* _Instructions to follow_
Change every "Umum" in the items below to "General", then write the lines out again with nothing else altered.

* _Data items_
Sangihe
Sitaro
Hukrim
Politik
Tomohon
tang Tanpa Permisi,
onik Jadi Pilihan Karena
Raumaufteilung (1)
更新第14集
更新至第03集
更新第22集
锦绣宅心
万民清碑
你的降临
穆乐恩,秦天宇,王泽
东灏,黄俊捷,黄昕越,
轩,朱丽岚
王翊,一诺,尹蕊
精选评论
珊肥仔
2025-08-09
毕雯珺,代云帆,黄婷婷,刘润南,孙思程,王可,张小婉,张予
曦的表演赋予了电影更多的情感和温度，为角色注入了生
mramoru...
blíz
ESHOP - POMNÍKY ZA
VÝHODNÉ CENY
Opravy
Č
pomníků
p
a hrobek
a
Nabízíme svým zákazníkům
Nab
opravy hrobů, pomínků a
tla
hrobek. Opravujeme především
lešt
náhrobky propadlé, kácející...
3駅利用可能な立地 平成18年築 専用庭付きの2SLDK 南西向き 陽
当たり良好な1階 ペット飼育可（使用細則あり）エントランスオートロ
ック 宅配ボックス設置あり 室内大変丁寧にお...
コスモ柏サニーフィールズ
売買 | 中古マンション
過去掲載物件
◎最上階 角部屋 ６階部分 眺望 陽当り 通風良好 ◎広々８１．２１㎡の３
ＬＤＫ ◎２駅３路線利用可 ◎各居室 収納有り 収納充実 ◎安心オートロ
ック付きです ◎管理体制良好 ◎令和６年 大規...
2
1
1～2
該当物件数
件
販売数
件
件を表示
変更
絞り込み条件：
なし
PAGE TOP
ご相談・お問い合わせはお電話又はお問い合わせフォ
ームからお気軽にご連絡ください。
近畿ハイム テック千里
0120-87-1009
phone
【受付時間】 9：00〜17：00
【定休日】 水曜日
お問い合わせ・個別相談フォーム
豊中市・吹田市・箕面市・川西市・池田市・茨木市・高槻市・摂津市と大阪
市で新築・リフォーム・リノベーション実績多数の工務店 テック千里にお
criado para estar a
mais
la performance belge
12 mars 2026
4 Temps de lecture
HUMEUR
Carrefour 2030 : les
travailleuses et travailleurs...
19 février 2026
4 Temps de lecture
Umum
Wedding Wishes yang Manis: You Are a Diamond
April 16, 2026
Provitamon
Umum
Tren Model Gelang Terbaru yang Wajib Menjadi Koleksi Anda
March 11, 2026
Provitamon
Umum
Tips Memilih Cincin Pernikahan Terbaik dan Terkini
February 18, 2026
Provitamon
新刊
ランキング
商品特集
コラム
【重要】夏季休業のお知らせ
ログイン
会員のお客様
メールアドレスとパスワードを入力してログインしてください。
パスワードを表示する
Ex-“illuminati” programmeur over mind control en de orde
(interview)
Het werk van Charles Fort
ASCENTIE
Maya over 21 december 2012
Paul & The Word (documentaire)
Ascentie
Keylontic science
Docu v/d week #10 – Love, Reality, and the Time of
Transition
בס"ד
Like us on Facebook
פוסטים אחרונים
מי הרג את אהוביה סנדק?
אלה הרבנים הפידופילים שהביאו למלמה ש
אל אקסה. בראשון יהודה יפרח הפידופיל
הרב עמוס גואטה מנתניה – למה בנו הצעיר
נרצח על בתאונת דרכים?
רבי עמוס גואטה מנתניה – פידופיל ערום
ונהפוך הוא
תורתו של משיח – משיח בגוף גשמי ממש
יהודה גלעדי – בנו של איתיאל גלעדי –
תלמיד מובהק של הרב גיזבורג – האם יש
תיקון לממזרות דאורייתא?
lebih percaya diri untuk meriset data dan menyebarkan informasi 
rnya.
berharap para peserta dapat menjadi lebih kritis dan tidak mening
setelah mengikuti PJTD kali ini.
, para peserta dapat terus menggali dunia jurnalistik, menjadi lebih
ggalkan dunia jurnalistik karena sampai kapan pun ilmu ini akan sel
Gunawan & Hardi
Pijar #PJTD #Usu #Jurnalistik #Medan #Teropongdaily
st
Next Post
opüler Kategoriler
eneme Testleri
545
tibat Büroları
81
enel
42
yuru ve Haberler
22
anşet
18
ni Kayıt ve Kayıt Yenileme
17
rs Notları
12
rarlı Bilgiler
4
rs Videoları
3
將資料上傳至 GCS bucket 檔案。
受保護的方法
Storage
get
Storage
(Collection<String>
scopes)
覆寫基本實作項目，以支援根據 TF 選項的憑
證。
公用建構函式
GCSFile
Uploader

* _Your solution_
Sangihe
Sitaro
Hukrim
Politik
Tomohon
tang Tanpa Permisi,
onik Jadi Pilihan Karena
Raumaufteilung (1)
更新第14集
更新至第03集
更新第22集
锦绣宅心
万民清碑
你的降临
穆乐恩,秦天宇,王泽
东灏,黄俊捷,黄昕越,
轩,朱丽岚
王翊,一诺,尹蕊
精选评论
珊肥仔
2025-08-09
毕雯珺,代云帆,黄婷婷,刘润南,孙思程,王可,张小婉,张予
曦的表演赋予了电影更多的情感和温度，为角色注入了生
mramoru...
blíz
ESHOP - POMNÍKY ZA
VÝHODNÉ CENY
Opravy
Č
pomníků
p
a hrobek
a
Nabízíme svým zákazníkům
Nab
opravy hrobů, pomínků a
tla
hrobek. Opravujeme především
lešt
náhrobky propadlé, kácející...
3駅利用可能な立地 平成18年築 専用庭付きの2SLDK 南西向き 陽
当たり良好な1階 ペット飼育可（使用細則あり）エントランスオートロ
ック 宅配ボックス設置あり 室内大変丁寧にお...
コスモ柏サニーフィールズ
売買 | 中古マンション
過去掲載物件
◎最上階 角部屋 ６階部分 眺望 陽当り 通風良好 ◎広々８１．２１㎡の３
ＬＤＫ ◎２駅３路線利用可 ◎各居室 収納有り 収納充実 ◎安心オートロ
ック付きです ◎管理体制良好 ◎令和６年 大規...
2
1
1～2
該当物件数
件
販売数
件
件を表示
変更
絞り込み条件：
なし
PAGE TOP
ご相談・お問い合わせはお電話又はお問い合わせフォ
ームからお気軽にご連絡ください。
近畿ハイム テック千里
0120-87-1009
phone
【受付時間】 9：00〜17：00
【定休日】 水曜日
お問い合わせ・個別相談フォーム
豊中市・吹田市・箕面市・川西市・池田市・茨木市・高槻市・摂津市と大阪
市で新築・リフォーム・リノベーション実績多数の工務店 テック千里にお
criado para estar a
mais
la performance belge
12 mars 2026
4 Temps de lecture
HUMEUR
Carrefour 2030 : les
travailleuses et travailleurs...
19 février 2026
4 Temps de lecture
General
Wedding Wishes yang Manis: You Are a Diamond
April 16, 2026
Provitamon
General
Tren Model Gelang Terbaru yang Wajib Menjadi Koleksi Anda
March 11, 2026
Provitamon
General
Tips Memilih Cincin Pernikahan Terbaik dan Terkini
February 18, 2026
Provitamon
新刊
ランキング
商品特集
コラム
【重要】夏季休業のお知らせ
ログイン
会員のお客様
メールアドレスとパスワードを入力してログインしてください。
パスワードを表示する
Ex-“illuminati” programmeur over mind control en de orde
(interview)
Het werk van Charles Fort
ASCENTIE
Maya over 21 december 2012
Paul & The Word (documentaire)
Ascentie
Keylontic science
Docu v/d week #10 – Love, Reality, and the Time of
Transition
בס"ד
Like us on Facebook
פוסטים אחרונים
מי הרג את אהוביה סנדק?
אלה הרבנים הפידופילים שהביאו למלמה ש
אל אקסה. בראשון יהודה יפרח הפידופיל
הרב עמוס גואטה מנתניה – למה בנו הצעיר
נרצח על בתאונת דרכים?
רבי עמוס גואטה מנתניה – פידופיל ערום
ונהפוך הוא
תורתו של משיח – משיח בגוף גשמי ממש
יהודה גלעדי – בנו של איתיאל גלעדי –
תלמיד מובהק של הרב גיזבורג – האם יש
תיקון לממזרות דאורייתא?
lebih percaya diri untuk meriset data dan menyebarkan informasi 
rnya.
berharap para peserta dapat menjadi lebih kritis dan tidak mening
setelah mengikuti PJTD kali ini.
, para peserta dapat terus menggali dunia jurnalistik, menjadi lebih
ggalkan dunia jurnalistik karena sampai kapan pun ilmu ini akan sel
Gunawan & Hardi
Pijar #PJTD #Usu #Jurnalistik #Medan #Teropongdaily
st
Next Post
opüler Kategoriler
eneme Testleri
545
tibat Büroları
81
enel
42
yuru ve Haberler
22
anşet
18
ni Kayıt ve Kayıt Yenileme
17
rs Notları
12
rarlı Bilgiler
4
rs Videoları
3
將資料上傳至 GCS bucket 檔案。
受保護的方法
Storage
get
Storage
(Collection<String>
scopes)
覆寫基本實作項目，以支援根據 TF 選項的憑
證。
公用建構函式
GCSFile
Uploader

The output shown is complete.